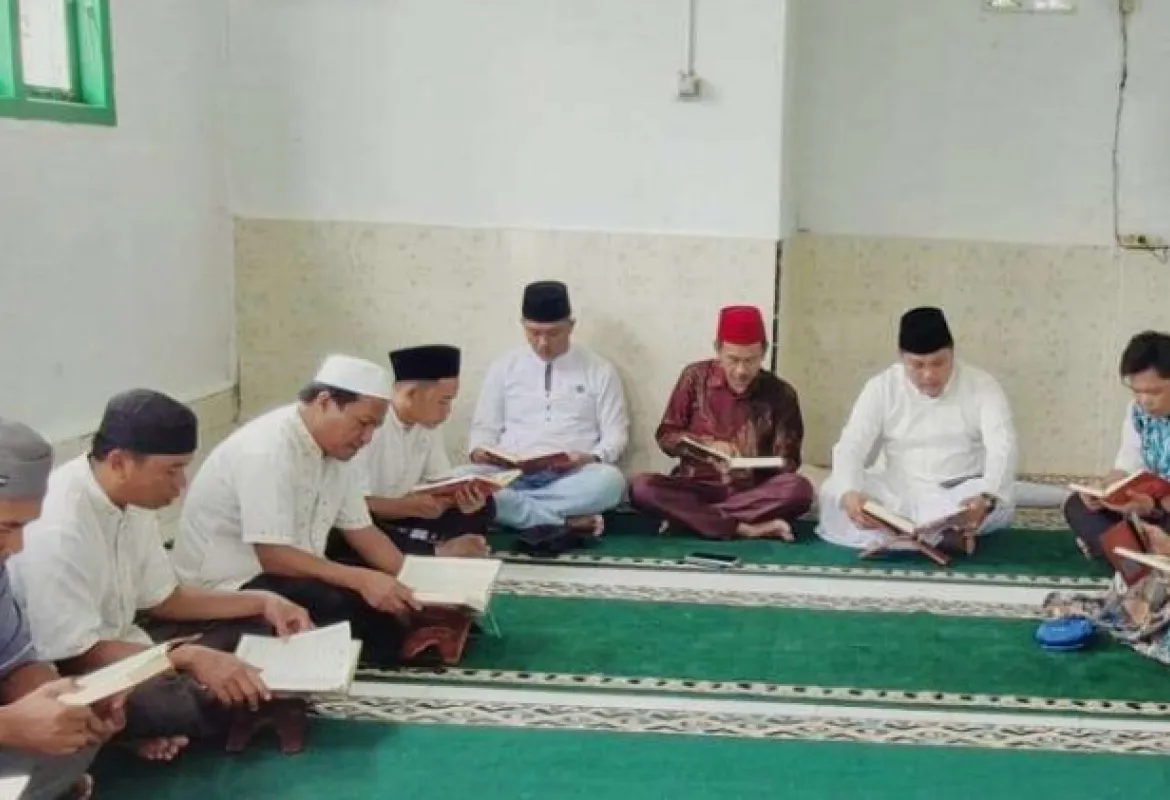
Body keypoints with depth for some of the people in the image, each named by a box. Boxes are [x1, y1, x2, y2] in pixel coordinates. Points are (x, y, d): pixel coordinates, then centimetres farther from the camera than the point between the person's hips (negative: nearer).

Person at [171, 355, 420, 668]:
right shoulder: (268, 449, -24)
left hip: (293, 570, 8)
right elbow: (273, 556, -28)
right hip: (228, 582, -8)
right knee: (337, 608, -29)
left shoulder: (336, 448, 1)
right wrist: (360, 580, -33)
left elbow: (361, 531, 6)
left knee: (390, 617, -5)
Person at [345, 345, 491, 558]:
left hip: (398, 517, 7)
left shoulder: (429, 422, 1)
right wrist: (411, 507, -34)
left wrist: (462, 497, -17)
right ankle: (438, 551, -27)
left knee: (481, 507, -5)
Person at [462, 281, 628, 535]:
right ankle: (567, 520, -30)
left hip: (571, 476, -1)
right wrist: (480, 450, -8)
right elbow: (485, 427, 15)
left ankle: (512, 508, -26)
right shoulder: (503, 367, 14)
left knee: (609, 480, -36)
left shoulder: (599, 370, 10)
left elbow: (615, 433, 7)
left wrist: (592, 458, -15)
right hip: (511, 475, 2)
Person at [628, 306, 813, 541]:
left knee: (799, 489, -32)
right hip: (696, 487, 0)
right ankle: (745, 529, -32)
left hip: (751, 492, 0)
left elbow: (788, 462, 2)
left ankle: (684, 517, -27)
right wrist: (708, 444, -13)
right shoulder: (695, 377, 0)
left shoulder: (780, 394, -1)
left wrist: (753, 466, -20)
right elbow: (666, 437, 5)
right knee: (641, 487, -30)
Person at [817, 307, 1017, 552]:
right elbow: (850, 446, -11)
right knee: (833, 491, -25)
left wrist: (985, 497, -41)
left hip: (962, 498, -1)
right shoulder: (882, 387, -2)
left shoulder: (982, 386, -5)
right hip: (899, 495, 1)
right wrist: (849, 492, -35)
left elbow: (1002, 447, -18)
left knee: (1000, 497, -34)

● ● ● ● ●

> [What is required]
Restate the whole listing exactly as written, minus the pictures.

> [Expected answer]
Body keypoints with depth for some of the people in the image, each named by a box. Boxes are [x1, y1, x2, y2] in pixel coordinates. Points are (x, y, d): pixel coordinates, then centimetres farther from the camera than the point between the person's hips (negative: nearer).

Person at [171, 355, 420, 668]:
right shoulder: (268, 449, -24)
left hip: (293, 570, 8)
right elbow: (273, 556, -28)
right hip: (228, 582, -8)
right knee: (337, 608, -29)
left shoulder: (336, 448, 1)
right wrist: (360, 580, -33)
left elbow: (361, 531, 6)
left knee: (390, 617, -5)
Person at [345, 345, 491, 558]:
left hip: (398, 517, 7)
left shoulder: (429, 422, 1)
right wrist: (411, 507, -34)
left wrist: (462, 497, -17)
right ankle: (438, 551, -27)
left knee: (481, 507, -5)
Person at [462, 281, 628, 535]:
right ankle: (567, 520, -30)
left hip: (571, 476, -1)
right wrist: (480, 450, -8)
right elbow: (485, 427, 15)
left ankle: (512, 508, -26)
right shoulder: (503, 367, 14)
left knee: (609, 480, -36)
left shoulder: (599, 370, 10)
left elbow: (615, 433, 7)
left wrist: (592, 458, -15)
right hip: (511, 475, 2)
Person at [628, 306, 813, 541]:
left knee: (799, 489, -32)
right hip: (696, 487, 0)
right ankle: (745, 529, -32)
left hip: (751, 492, 0)
left elbow: (788, 462, 2)
left ankle: (684, 517, -27)
right wrist: (708, 444, -13)
right shoulder: (695, 377, 0)
left shoulder: (780, 394, -1)
left wrist: (753, 466, -20)
right elbow: (666, 437, 5)
right knee: (641, 487, -30)
Person at [817, 307, 1017, 552]:
right elbow: (850, 446, -11)
right knee: (833, 491, -25)
left wrist: (985, 497, -41)
left hip: (962, 498, -1)
right shoulder: (882, 387, -2)
left shoulder: (982, 386, -5)
right hip: (899, 495, 1)
right wrist: (849, 492, -35)
left elbow: (1002, 447, -18)
left knee: (1000, 497, -34)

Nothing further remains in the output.